Terra Cotta is a kind of earthenware which is rapidly coming into use as a substitute for stone in the ornamental parts of buildings.

1 Percy's Metallurgy, p. 238. 2 Mr. Baldwin Latham, Sanitary Engineering.

Many localities furnish clay from which terra cotta may be made, as, for example, Tamworth, in Staffordshire; Watcombe, in Devonshire; Poole, in Dorsetshire; Everton, in Surrey, and other places in Northamptonshire and Cornwall.

Making Terra Cotta

The great difficulty to be overcome in making terra cotta is the uncertain shrinkage of the clay.

To obviate this as much as possible, different clays are mixed together, and a large proportion of ground glass, pottery, and, in some cases, of sand, is added.

This mixture is ground into fine powder, thrown into water, finely strained, pugged, kneaded, forced into plaster moulds smeared with soft soap, very carefully dried, gradually baked in a pottery kiln, and slowly cooled.

The drying process requires to be conducted with extreme care.
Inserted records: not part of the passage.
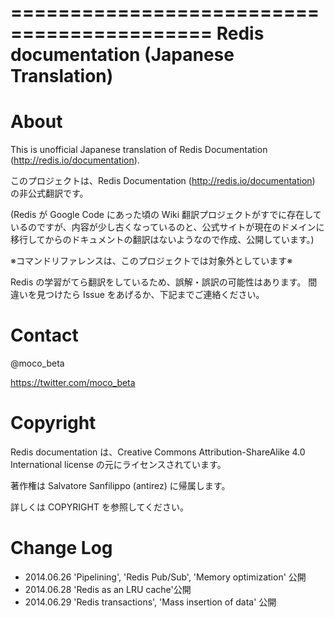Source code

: ===========================================
Redis documentation (Japanese Translation)
===========================================

About
=====

This is unofficial Japanese translation of Redis Documentation (http://redis.io/documentation).

このプロジェクトは、Redis Documentation (http://redis.io/documentation) の非公式翻訳です。

(Redis が Google Code にあった頃の Wiki 翻訳プロジェクトがすでに存在しているのですが、内容が少し古くなっているのと、公式サイトが現在のドメインに移行してからのドキュメントの翻訳はないようなので作成、公開しています。)

※コマンドリファレンスは、このプロジェクトでは対象外としています※

Redis の学習がてら翻訳をしているため、誤解・誤訳の可能性はあります。
間違いを見つけたら Issue をあげるか、下記までご連絡ください。

Contact
=======

@moco_beta 

https://twitter.com/moco_beta

Copyright
=========

Redis documentation は、Creative Commons Attribution-ShareAlike 4.0 International license の元にライセンスされています。

著作権は Salvatore Sanfilippo (antirez) に帰属します。

詳しくは COPYRIGHT を参照してください。

Change Log
==========

* 2014.06.26 'Pipelining', 'Redis Pub/Sub', 'Memory optimization' 公開
* 2014.06.28 'Redis as an LRU cache'公開
* 2014.06.29 'Redis transactions', 'Mass insertion of data' 公開
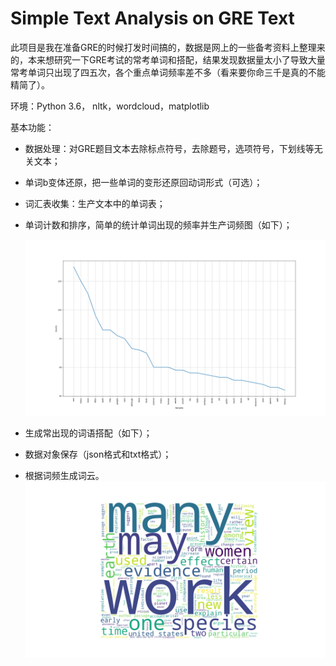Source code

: # Simple Text Analysis on GRE Text

此项目是我在准备GRE的时候打发时间搞的，数据是网上的一些备考资料上整理来的，本来想研究一下GRE考试的常考单词和搭配，结果发现数据量太小了导致大量常考单词只出现了四五次，各个重点单词频率差不多（看来要你命三千是真的不能精简了）。

环境：Python 3.6， nltk，wordcloud，matplotlib

基本功能：

* 数据处理：对GRE题目文本去除标点符号，去除题号，选项符号，下划线等无关文本；

* 单词b变体还原，把一些单词的变形还原回动词形式（可选）；

* 词汇表收集：生产文本中的单词表；

* 单词计数和排序，简单的统计单词出现的频率并生产词频图（如下）；

  ![freqcurve](https://github.com/shawkui/GRE-Text-Analysis/blob/master/data/freqcurve.png)

* 生成常出现的词语搭配（如下）；

* 数据对象保存（json格式和txt格式）；

* 根据词频生成词云。![wordcloud](https://github.com/shawkui/GRE-Text-Analysis/blob/master/data/wordcloud.png)
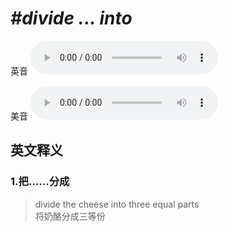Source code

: # ***\#divide ... into*** 
英音
<audio src="./media/divide ... into1.aac" controls="controls"></audio>

美音
<audio src="./media/divide ... into2.aac" controls="controls"></audio>



  

英文释义
---
### 1.**把……分成**  

 > divide the cheese into three equal parts  
 > 将奶酪分成三等份    


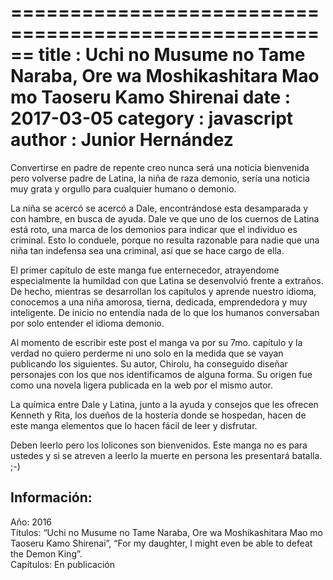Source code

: ======================================================
title       : Uchi no Musume no Tame Naraba, Ore wa Moshikashitara Mao mo Taoseru Kamo Shirenai
date        : 2017-03-05
category    : javascript
author      : Junior Hernández
======================================================

Convertirse en padre de repente creo nunca será una noticia bienvenida pero volverse padre de Latina, la niña de raza demonio, sería una noticia muy grata y orgullo para cualquier humano o demonio.

La niña se acercó se acercó a Dale, encontrándose esta desamparada y con hambre, en busca de ayuda. Dale ve que uno de los cuernos de Latina está roto, una marca de los demonios para indicar que el individuo es criminal. Esto lo conduele, porque no resulta razonable para nadie que una niña tan indefensa sea una criminal, así que se hace cargo de ella.

El primer capítulo de este manga fue enternecedor, atrayendome especialmente la humildad con que Latina se desenvolvió frente a extraños. De hecho, mientras se desarrollan los capítulos y aprende nuestro idioma, conocemos a una niña amorosa, tierna, dedicada, emprendedora y muy inteligente. De inicio no entendía nada de lo que los humanos conversaban por solo entender el idioma demonio.

Al momento de escribir este post el manga va por su 7mo. capítulo y la verdad no quiero perderme ni uno solo en la medida que se vayan publicando los siguientes. Su autor, Chirolu, ha conseguido diseñar personajes con los que nos identificamos de alguna forma. Su origen fue como una novela ligera publicada en la web por el mismo autor.

La química entre Dale y Latina, junto a la ayuda y consejos que les ofrecen Kenneth y Rita, los dueños de la hostería donde se hospedan, hacen de este manga elementos que lo hacen fácil de leer y disfrutar.

Deben leerlo pero los lolicones son bienvenidos. Este manga no es para ustedes y si se atreven a leerlo la muerte en persona les presentará batalla. ;-)

## Información:

Año: 2016  
Títulos: “Uchi no Musume no Tame Naraba, Ore wa Moshikashitara Mao mo Taoseru Kamo Shirenai”, “For my daughter, I might even be able to defeat the Demon King”.  
Capítulos: En publicación

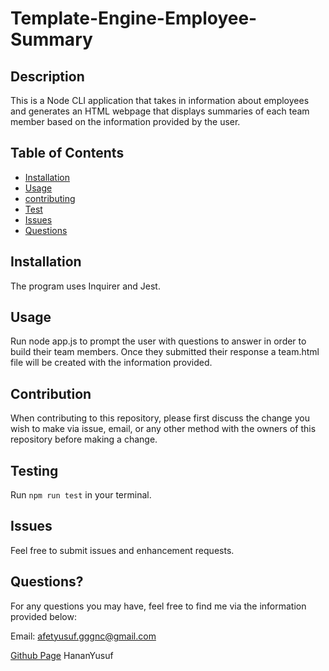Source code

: # Template-Engine-Employee-Summary

## Description
This is a Node CLI application that takes in information about employees and generates an HTML webpage that displays summaries of each team member based on the information provided by the user.

## Table of Contents

* [Installation](#installation)
* [Usage](#usage)
* [contributing](#credits)
* [Test](#test)
* [Issues](#issues)
* [Questions](#questions)

## Installation
The program uses Inquirer and Jest.

## Usage
Run node app.js to prompt the user with questions to answer in order to build their team members. Once they submitted their response a team.html file will be created with the information provided.
## Contribution
When contributing to this repository, please first discuss the change you wish to make via issue, email, or any other method with the owners of this repository before making a change.

## Testing
Run `npm run test` in your terminal.

## Issues
Feel free to submit issues and enhancement requests.


## Questions?
For any questions you may have, feel free to find me via the information provided below:

Email:
afetyusuf.gggnc@gmail.com

[Github Page](https://github.com/HananYusuf/)
HananYusuf

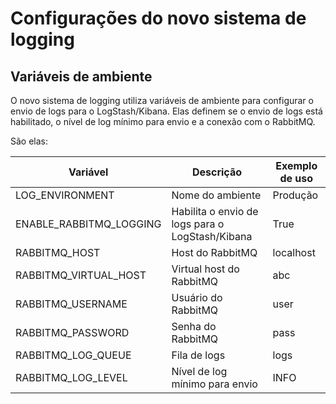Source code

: # Configurações do novo sistema de logging

## Variáveis de ambiente
O novo sistema de logging utiliza variáveis de ambiente para configurar o envio de logs para o LogStash/Kibana. Elas
definem se o envio de logs está habilitado, o nível de log mínimo para envio e a conexão com o RabbitMQ.

São elas:

| Variável                | Descrição                                       | Exemplo de uso |
|-------------------------|-------------------------------------------------|----------------|
| LOG_ENVIRONMENT         | Nome do ambiente                                | Produção       |
| ENABLE_RABBITMQ_LOGGING | Habilita o envio de logs para o LogStash/Kibana | True           |
| RABBITMQ_HOST           | Host do RabbitMQ                                | localhost      |
| RABBITMQ_VIRTUAL_HOST   | Virtual host do RabbitMQ                        | abc            |
| RABBITMQ_USERNAME       | Usuário do RabbitMQ                             | user           |
| RABBITMQ_PASSWORD       | Senha do RabbitMQ                               | pass           |
| RABBITMQ_LOG_QUEUE      | Fila de logs                                    | logs           |
| RABBITMQ_LOG_LEVEL      | Nível de log mínimo para envio                  | INFO           |
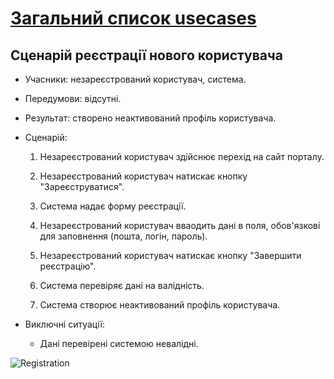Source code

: # [Загальний список usecases](https://github.com/MkZb/ODB/tree/master/doc/usecases)
## Сценарій реєстрації нового користувача

- Учасники: незареєстрований користувач, система.

- Передумови: відсутні.

- Результат: створено неактивований профіль користувача.

- Сценарій:

    1. Незареєстрований користувач здійснює перехід на сайт порталу.
    
    2. Незареєстрований користувач натискає кнопку "Зареєструватися".
    
    3. Система надає форму реєстрації.
    
    4. Незареєстрований користувач вваодить дані в поля, обов'язкові для заповнення (пошта, логін, пароль).
    
    5. Незареєстрований користувач натискає кнопку "Завершити реєстрацію".
    
    6. Система перевіряє дані на валідність.
    
    7. Система створює неактивований профіль користувача.
   
- Виключні ситуації:
	- Дані перевірені системою невалідні.
		
![Registration](https://i.imgur.com/OKxU0M4.png)
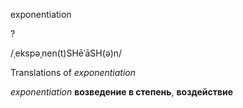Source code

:exponentiation

?

/ˌekspəˌnen(t)SHēˈāSH(ə)n/

Translations of _exponentiation_

_exponentiation_
**возведение в степень**, **воздействие**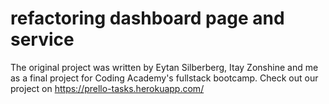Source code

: # refactoring dashboard page and service

The original project was written by Eytan Silberberg, Itay Zonshine and me as a final project for Coding Academy's fullstack bootcamp.
Check out our project on https://prello-tasks.herokuapp.com/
If the blocks are subjected to draughts of cold air, if they are of unequal thickness, or if the operation is conducted too quickly, they will warp, twist, and become useless.

Nature Of Clay

As before mentioned, the red clays contain oxide of iron. If this is in considerable proportion (say from 8 to 10 per cent), it makes them very fusible and difficult to burn successfully.

This fusibility is aggravated by the presence of lime, magnesia, and other impurities, and the resulting terra cotta is not so hard and durable as that from the more refractory white clays.

In some cases the white clay is used with an admixture of oxide of iron just sufficient to make it burn to a good red colour.

Fireclays are used for the manufacture of terra cotta, in some instances with very little preparation.

Terra cotta made from fireclays, when properly burnt, is excellent in texture, colour, and surface, but appears ragged and porous directly the outer skin is removed. It manifestly suffers for want of a small proportion of some flux, such as that afforded by the lime and alkalies in the mixed clays.

The mixed clays used for terra cotta contract from 1/10 to 1/12 of their linear dimensions in drying and baking.

The red clays shrink only about 1/20 lineally, while fireclays shrink as much as 1/8 More than half of this shrinkage is in drying, and the remainder in burning.


The blocks used for building purposes should average from about 1 to 3 cubic feet in bulk, and no block should contairi more than 4 cubic feet.

Such blocks are generally made hollow, the thickness of the shell of terra cotta being from 1 inch to 2 inches.

Large blocks should have a diaphragm, or partition of terra cotta across them, to prevent their warping.

If required to bear considerable weight the blocks should be filled with broken brick bedded in good mortar or cement.

Building Terra Cotta

The blocks should be so shaped as to form a good bond with the brickwork, or whatever material is used for the backing.

The blocks are usually made from 12 inches to 18 inches long, 6 inches to 15 inches high, and from 41/2 to 9 inches thick on the bed. These dimensions are suitable for bonding into brick backing.

When the blocks are of the thicknesses above mentioned, the joints are made square and flush as in ordinary ashlar work.


The advantages of terra cotta are as follows: -


If properly burnt, it is unaffected by the atmosphere, or by acid fumes of any description.


If solid it weighs 122 lbs. per foot cube; but if hollow, as generally used, it weighs only from 60 to 70 lbs. per foot cube, or half the weight of the lightest building stones.


Its resistance, when solid to compression, is nearly 1/3 greater than that of Portland stone.


Mr. Page found by experiment that it lost 1/16 inch in thickness, while York stone lost 1/4 inch with the same amount of friction. It is, therefore, well adapted for floors.